* Begin Quoted passage *

1885–1922
- Seats: 1
- Created from: County Wexford
- Replaced by: Wexford

= North Wexford =

Former parliamentary constituency in the United Kingdom

North Wexford was a United Kingdom Parliament constituency in Ireland, returning one Member of Parliament from 1885 to 1922.

Prior to 1885 the area was part of the County Wexford constituency. After 1922 the area was not represented in the UK Parliament.

==Boundaries==
This constituency comprised the northern part of County Wexford.

1885–1922: The baronies of Ballaghkeen North, Ballaghkeen South, Gorey, Scarawalsh and Shelmaliere East, that part of the barony of Bantry contained within the parishes of Chapel, Clonleigh, Clonmore, Killann, Killegny, Rossdroit, St. John's, St. Mullin's, Templeludigan and Templescoby, and that part of the barony of Shelmaliere West contained within the parish of Clonmore.

* End Quoted passage *
* Begin Dataset records *

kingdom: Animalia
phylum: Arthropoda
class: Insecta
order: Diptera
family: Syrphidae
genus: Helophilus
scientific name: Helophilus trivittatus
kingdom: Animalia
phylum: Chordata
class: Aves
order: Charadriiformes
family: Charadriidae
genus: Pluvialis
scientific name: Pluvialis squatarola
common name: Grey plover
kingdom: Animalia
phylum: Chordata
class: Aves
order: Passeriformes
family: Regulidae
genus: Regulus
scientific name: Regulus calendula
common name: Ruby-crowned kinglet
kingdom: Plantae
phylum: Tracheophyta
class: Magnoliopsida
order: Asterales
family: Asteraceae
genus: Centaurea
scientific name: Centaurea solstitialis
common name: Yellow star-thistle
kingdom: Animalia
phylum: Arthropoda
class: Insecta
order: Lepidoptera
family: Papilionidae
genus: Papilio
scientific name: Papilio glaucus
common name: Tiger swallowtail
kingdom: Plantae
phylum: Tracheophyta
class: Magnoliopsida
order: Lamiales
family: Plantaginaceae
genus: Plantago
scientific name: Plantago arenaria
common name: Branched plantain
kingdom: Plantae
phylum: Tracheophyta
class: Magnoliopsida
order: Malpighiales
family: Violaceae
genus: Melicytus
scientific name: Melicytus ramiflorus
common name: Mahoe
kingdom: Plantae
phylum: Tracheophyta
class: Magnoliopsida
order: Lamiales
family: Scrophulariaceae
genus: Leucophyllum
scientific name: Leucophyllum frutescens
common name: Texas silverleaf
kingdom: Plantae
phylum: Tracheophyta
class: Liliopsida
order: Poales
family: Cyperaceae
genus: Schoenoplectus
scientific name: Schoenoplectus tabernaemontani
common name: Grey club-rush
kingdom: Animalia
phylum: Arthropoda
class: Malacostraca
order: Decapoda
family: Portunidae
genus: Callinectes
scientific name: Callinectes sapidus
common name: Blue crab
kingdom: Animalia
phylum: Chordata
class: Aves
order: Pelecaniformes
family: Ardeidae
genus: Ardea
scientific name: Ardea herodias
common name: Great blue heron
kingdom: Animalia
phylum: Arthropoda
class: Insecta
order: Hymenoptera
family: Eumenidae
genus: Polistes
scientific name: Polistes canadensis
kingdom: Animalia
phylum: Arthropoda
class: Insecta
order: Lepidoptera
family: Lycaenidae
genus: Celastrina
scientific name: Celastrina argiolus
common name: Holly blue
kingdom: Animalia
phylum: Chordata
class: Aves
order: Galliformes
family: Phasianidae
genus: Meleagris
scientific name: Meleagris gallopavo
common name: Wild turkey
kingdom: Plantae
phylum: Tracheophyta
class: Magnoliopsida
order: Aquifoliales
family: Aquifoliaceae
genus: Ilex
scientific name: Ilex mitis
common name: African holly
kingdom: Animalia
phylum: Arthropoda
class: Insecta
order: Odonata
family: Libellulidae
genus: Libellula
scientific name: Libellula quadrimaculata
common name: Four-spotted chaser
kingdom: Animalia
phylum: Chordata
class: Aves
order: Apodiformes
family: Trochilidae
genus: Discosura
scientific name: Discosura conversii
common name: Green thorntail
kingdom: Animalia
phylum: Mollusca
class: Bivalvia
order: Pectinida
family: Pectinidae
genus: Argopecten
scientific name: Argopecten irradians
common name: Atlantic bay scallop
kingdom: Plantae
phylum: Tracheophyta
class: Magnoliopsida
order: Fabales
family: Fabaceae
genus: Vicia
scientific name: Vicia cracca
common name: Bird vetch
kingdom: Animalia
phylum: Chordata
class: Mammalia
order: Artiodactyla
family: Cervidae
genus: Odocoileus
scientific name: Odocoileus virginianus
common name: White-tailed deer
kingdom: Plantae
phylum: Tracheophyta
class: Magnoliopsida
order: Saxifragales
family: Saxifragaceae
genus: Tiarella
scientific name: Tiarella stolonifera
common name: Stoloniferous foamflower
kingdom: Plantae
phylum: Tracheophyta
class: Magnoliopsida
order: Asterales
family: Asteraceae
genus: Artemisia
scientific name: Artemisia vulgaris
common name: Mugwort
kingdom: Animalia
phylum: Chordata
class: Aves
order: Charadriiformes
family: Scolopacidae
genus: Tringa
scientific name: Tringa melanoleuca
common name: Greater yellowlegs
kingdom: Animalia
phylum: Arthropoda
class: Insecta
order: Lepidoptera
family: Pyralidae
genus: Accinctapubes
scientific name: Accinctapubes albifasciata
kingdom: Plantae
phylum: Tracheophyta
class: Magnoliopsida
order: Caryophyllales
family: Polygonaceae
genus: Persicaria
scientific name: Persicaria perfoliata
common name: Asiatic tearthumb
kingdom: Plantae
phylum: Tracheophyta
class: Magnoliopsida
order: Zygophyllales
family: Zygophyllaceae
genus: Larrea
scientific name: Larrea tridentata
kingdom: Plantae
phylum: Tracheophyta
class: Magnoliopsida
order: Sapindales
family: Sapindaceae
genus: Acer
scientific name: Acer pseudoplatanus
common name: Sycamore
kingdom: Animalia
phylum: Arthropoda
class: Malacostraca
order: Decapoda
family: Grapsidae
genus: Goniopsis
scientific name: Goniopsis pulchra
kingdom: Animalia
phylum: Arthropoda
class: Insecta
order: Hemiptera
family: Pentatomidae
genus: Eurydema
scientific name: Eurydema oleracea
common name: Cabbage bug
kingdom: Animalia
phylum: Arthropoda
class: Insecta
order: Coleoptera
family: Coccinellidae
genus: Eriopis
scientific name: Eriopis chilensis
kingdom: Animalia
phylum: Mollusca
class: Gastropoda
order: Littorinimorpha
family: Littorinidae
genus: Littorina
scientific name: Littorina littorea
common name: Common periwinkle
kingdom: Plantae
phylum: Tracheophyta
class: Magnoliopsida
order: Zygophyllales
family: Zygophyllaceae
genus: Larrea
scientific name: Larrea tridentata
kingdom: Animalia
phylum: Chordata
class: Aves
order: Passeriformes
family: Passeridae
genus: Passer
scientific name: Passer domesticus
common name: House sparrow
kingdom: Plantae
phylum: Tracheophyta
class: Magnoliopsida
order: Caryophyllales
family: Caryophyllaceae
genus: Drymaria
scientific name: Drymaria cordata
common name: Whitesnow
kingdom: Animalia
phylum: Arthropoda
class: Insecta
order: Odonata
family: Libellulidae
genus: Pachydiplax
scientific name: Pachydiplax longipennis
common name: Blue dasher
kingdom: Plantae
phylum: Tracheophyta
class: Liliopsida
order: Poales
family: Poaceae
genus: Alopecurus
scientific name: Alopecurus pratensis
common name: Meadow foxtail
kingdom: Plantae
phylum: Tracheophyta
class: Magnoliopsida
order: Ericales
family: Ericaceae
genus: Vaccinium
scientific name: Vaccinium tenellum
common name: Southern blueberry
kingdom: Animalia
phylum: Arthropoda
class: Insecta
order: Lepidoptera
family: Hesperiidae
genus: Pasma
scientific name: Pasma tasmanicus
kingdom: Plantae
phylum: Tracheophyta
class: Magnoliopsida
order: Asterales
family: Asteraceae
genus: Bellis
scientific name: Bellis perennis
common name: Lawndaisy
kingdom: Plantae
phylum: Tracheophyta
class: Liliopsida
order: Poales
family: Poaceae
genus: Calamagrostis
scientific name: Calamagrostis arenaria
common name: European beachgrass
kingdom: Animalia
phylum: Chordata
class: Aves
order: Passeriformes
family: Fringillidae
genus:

* End Dataset records *

What is asked:
[A] Copy the North Wexford constituency text word for word, in full.
[B] Start at the first line of the records and stop after the line containing "scientific name: Centaurea solstitialis". Reproduce those lines with "phylum" changed to "division" and nothing else altered.
The North Wexford constituency text has no connection to the records.

Results in order:
[A]
1885–1922
- Seats: 1
- Created from: County Wexford
- Replaced by: Wexford

= North Wexford =

Former parliamentary constituency in the United Kingdom

North Wexford was a United Kingdom Parliament constituency in Ireland, returning one Member of Parliament from 1885 to 1922.

Prior to 1885 the area was part of the County Wexford constituency. After 1922 the area was not represented in the UK Parliament.

==Boundaries==
This constituency comprised the northern part of County Wexford.

1885–1922: The baronies of Ballaghkeen North, Ballaghkeen South, Gorey, Scarawalsh and Shelmaliere East, that part of the barony of Bantry contained within the parishes of Chapel, Clonleigh, Clonmore, Killann, Killegny, Rossdroit, St. John's, St. Mullin's, Templeludigan and Templescoby, and that part of the barony of Shelmaliere West contained within the parish of Clonmore.

[B]
kingdom: Animalia
division: Arthropoda
class: Insecta
order: Diptera
family: Syrphidae
genus: Helophilus
scientific name: Helophilus trivittatus
kingdom: Animalia
division: Chordata
class: Aves
order: Charadriiformes
family: Charadriidae
genus: Pluvialis
scientific name: Pluvialis squatarola
common name: Grey plover
kingdom: Animalia
division: Chordata
class: Aves
order: Passeriformes
family: Regulidae
genus: Regulus
scientific name: Regulus calendula
common name: Ruby-crowned kinglet
kingdom: Plantae
division: Tracheophyta
class: Magnoliopsida
order: Asterales
family: Asteraceae
genus: Centaurea
scientific name: Centaurea solstitialis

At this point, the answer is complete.